____ EXERCISE INPUTS
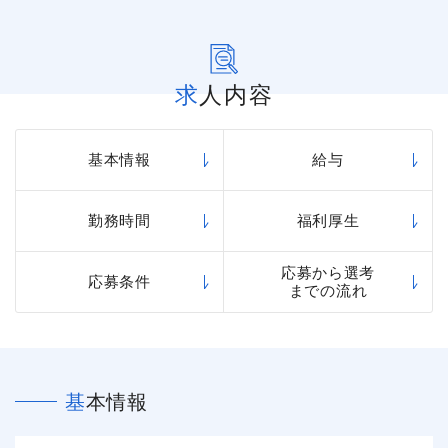
求人内容
基本情報
給与
勤務時間
福利厚生
応募から選考
応募条件
までの流れ
基本情報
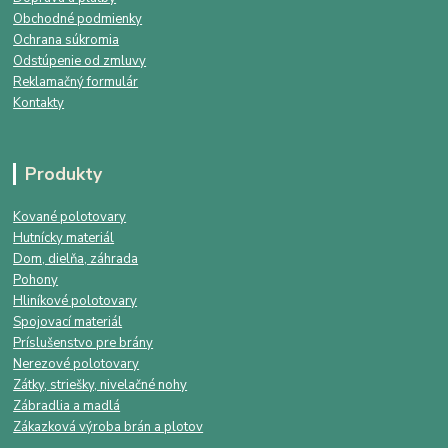
Obchodné podmienky
Ochrana súkromia
Odstúpenie od zmluvy
Reklamačný formulár
Kontakty
Produkty
Kované polotovary
Hutnícky materiál
Dom, dielňa, záhrada
Pohony
Hliníkové polotovary
Spojovací materiál
Príslušenstvo pre brány
Nerezové polotovary
Zátky, striešky, nivelačné nohy
Zábradlia a madlá
Zákazková výroba brán a plotov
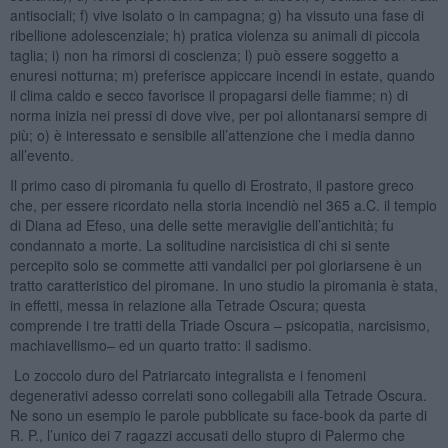
antisociali; f) vive isolato o in campagna; g) ha vissuto una fase di
ribellione adolescenziale; h) pratica violenza su animali di piccola
taglia; i) non ha rimorsi di coscienza; l) può essere soggetto a
enuresi notturna; m) preferisce appiccare incendi in estate, quando
il clima caldo e secco favorisce il propagarsi delle fiamme; n) di
norma inizia nei pressi di dove vive, per poi allontanarsi sempre di
più; o) è interessato e sensibile all’attenzione che i media danno
all’evento.
Il primo caso di piromania fu quello di Erostrato, il pastore greco
che, per essere ricordato nella storia incendiò nel 365 a.C. il tempio
di Diana ad Efeso, una delle sette meraviglie dell’antichità; fu
condannato a morte. La solitudine narcisistica di chi si sente
percepito solo se commette atti vandalici per poi gloriarsene è un
tratto caratteristico del piromane. In uno studio la piromania è stata,
in effetti, messa in relazione alla Tetrade Oscura; questa
comprende i tre tratti della Triade Oscura – psicopatia, narcisismo,
machiavellismo– ed un quarto tratto: il sadismo.
Lo zoccolo duro del Patriarcato integralista e i fenomeni
degenerativi adesso correlati sono collegabili alla Tetrade Oscura.
Ne sono un esempio le parole pubblicate su face-book da parte di
R. P., l’unico dei 7 ragazzi accusati dello stupro di Palermo che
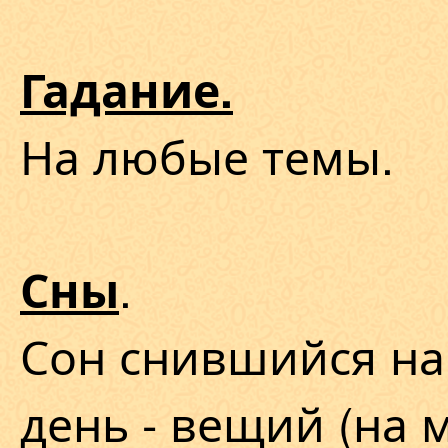
Гадание.
На любые темы.
.
Сны
Сон снившийся на
день - вещий (на м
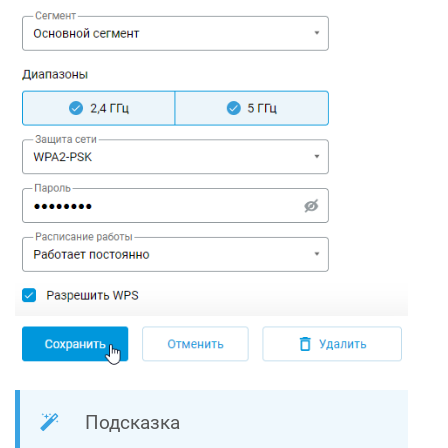
Подсказка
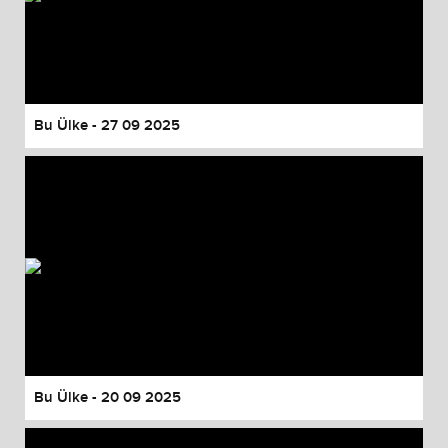
Bu Ülke - 27 09 2025
Bu Ülke - 20 09 2025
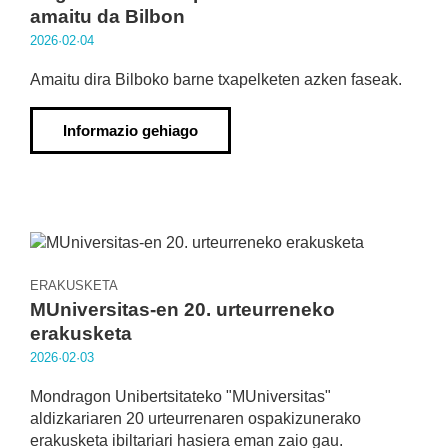
amaitu da Bilbon
2026·02·04
Amaitu dira Bilboko barne txapelketen azken faseak.
Informazio gehiago
ERAKUSKETA
MUniversitas-en 20. urteurreneko
erakusketa
2026·02·03
Mondragon Unibertsitateko "MUniversitas"
aldizkariaren 20 urteurrenaren ospakizunerako
erakusketa ibiltariari hasiera eman zaio gau.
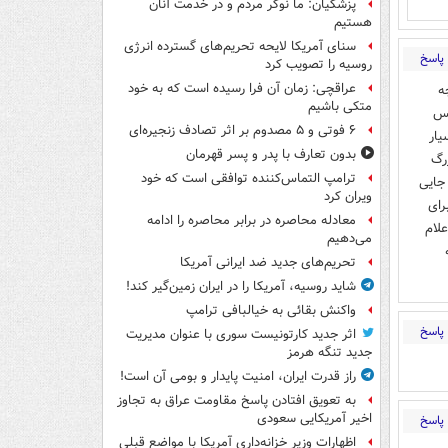
پزشکیان: ما نوکر مردم و در خدمت آنان
هستیم
سنای آمریکا لایحه تحریم‌های گسترده انرژی
پاسخ
روسیه را تصویب کرد
عراقچی: زمان آن فرا رسیده است که به خود
ه
متکی باشیم
پس
۶ فوتی و ۵ مصدوم بر اثر تصادف زنجیره‌ای
یار
بدون تعارف با پدر و پسر قهرمان
رگ
ترامپ التماس‌کننده توافقی است که خود
جایی
ویران کرد
رای
معادله محاصره در برابر محاصره را ادامه
لام
می‌دهیم
تحریم‌های جدید ضد ایرانی آمریکا
شاید روسیه، آمریکا را در ایران زمین‌گیر کند!
واکنش بقائی به خیالبافی ترامپ
پاسخ
اثر جدید کارتونیست سوری با عنوان مدیریت
جدید تنگه هرمز
راز قدرت ایران، امنیت پایدار و بومی آن است!
به تعویق افتادن پاسخ مقاومت عراق به تجاوز
اخیر آمریکایی سعودی
پاسخ
اظهارات وزیر خزانه‌داری آمریکا با مواضع قبلی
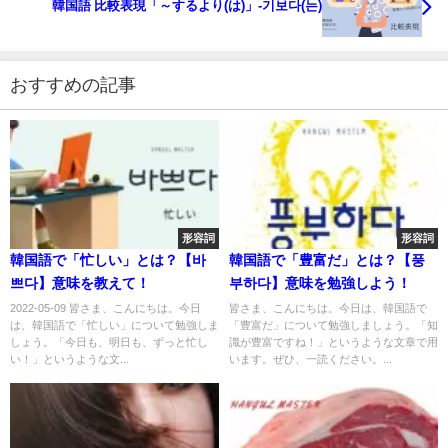
韓国語 比較表現「～するより(は)」-기보다(는)
おすすめの記事
形容詞
形容詞
韓国語で「忙しい」とは？【바
韓国語で「豊富だ」とは？【풍
쁘다】意味を教えて！
부하다】意味を勉強しよう！
2022-05-09 皆さま、こんにちは。今日
皆さま、こんにちは。今日は、韓国語で
は、韓国語で「忙しい」について勉強しま
「豊富だ」について勉強しましょう。「知
しょう。「今日も、明日も、ずっと忙し
識が豊富ですね！」というような文章で用
い！」というような文...
います。ぜひ、一読ください。...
________
Could you return every line of text from all the records above, word for word, and leave the pictures out?

▶ **ANSWER TO THIS TASK**
求人内容
基本情報
給与
勤務時間
福利厚生
応募から選考
応募条件
までの流れ
基本情報
Obchodné podmienky
Ochrana súkromia
Odstúpenie od zmluvy
Reklamačný formulár
Kontakty
Produkty
Kované polotovary
Hutnícky materiál
Dom, dielňa, záhrada
Pohony
Hliníkové polotovary
Spojovací materiál
Príslušenstvo pre brány
Nerezové polotovary
Zátky, striešky, nivelačné nohy
Zábradlia a madlá
Zákazková výroba brán a plotov
antisociali; f) vive isolato o in campagna; g) ha vissuto una fase di
ribellione adolescenziale; h) pratica violenza su animali di piccola
taglia; i) non ha rimorsi di coscienza; l) può essere soggetto a
enuresi notturna; m) preferisce appiccare incendi in estate, quando
il clima caldo e secco favorisce il propagarsi delle fiamme; n) di
norma inizia nei pressi di dove vive, per poi allontanarsi sempre di
più; o) è interessato e sensibile all’attenzione che i media danno
all’evento.
Il primo caso di piromania fu quello di Erostrato, il pastore greco
che, per essere ricordato nella storia incendiò nel 365 a.C. il tempio
di Diana ad Efeso, una delle sette meraviglie dell’antichità; fu
condannato a morte. La solitudine narcisistica di chi si sente
percepito solo se commette atti vandalici per poi gloriarsene è un
tratto caratteristico del piromane. In uno studio la piromania è stata,
in effetti, messa in relazione alla Tetrade Oscura; questa
comprende i tre tratti della Triade Oscura – psicopatia, narcisismo,
machiavellismo– ed un quarto tratto: il sadismo.
Lo zoccolo duro del Patriarcato integralista e i fenomeni
degenerativi adesso correlati sono collegabili alla Tetrade Oscura.
Ne sono un esempio le parole pubblicate su face-book da parte di
R. P., l’unico dei 7 ragazzi accusati dello stupro di Palermo che
Гадание.
На любые темы.
.
Сны
Сон снившийся на
день - вещий (на м
Подсказка
Bu Ülke - 27 09 2025
Bu Ülke - 20 09 2025
amaitu da Bilbon
2026·02·04
Amaitu dira Bilboko barne txapelketen azken faseak.
Informazio gehiago
ERAKUSKETA
MUniversitas-en 20. urteurreneko
erakusketa
2026·02·03
Mondragon Unibertsitateko "MUniversitas"
aldizkariaren 20 urteurrenaren ospakizunerako
erakusketa ibiltariari hasiera eman zaio gau.
پزشکیان: ما نوکر مردم و در خدمت آنان
هستیم
سنای آمریکا لایحه تحریم‌های گسترده انرژی
پاسخ
روسیه را تصویب کرد
عراقچی: زمان آن فرا رسیده است که به خود
ه
متکی باشیم
پس
۶ فوتی و ۵ مصدوم بر اثر تصادف زنجیره‌ای
یار
بدون تعارف با پدر و پسر قهرمان
رگ
ترامپ التماس‌کننده توافقی است که خود
جایی
ویران کرد
رای
معادله محاصره در برابر محاصره را ادامه
لام
می‌دهیم
تحریم‌های جدید ضد ایرانی آمریکا
شاید روسیه، آمریکا را در ایران زمین‌گیر کند!
واکنش بقائی به خیالبافی ترامپ
پاسخ
اثر جدید کارتونیست سوری با عنوان مدیریت
جدید تنگه هرمز
راز قدرت ایران، امنیت پایدار و بومی آن است!
به تعویق افتادن پاسخ مقاومت عراق به تجاوز
اخیر آمریکایی سعودی
پاسخ
اظهارات وزیر خزانه‌داری آمریکا با مواضع قبلی
韓国語 比較表現「～するより(は)」-기보다(는)
おすすめの記事
形容詞
形容詞
韓国語で「忙しい」とは？【바
韓国語で「豊富だ」とは？【풍
쁘다】意味を教えて！
부하다】意味を勉強しよう！
2022-05-09 皆さま、こんにちは。今日
皆さま、こんにちは。今日は、韓国語で
は、韓国語で「忙しい」について勉強しま
「豊富だ」について勉強しましょう。「知
しょう。「今日も、明日も、ずっと忙し
識が豊富ですね！」というような文章で用
い！」というような文...
います。ぜひ、一読ください。...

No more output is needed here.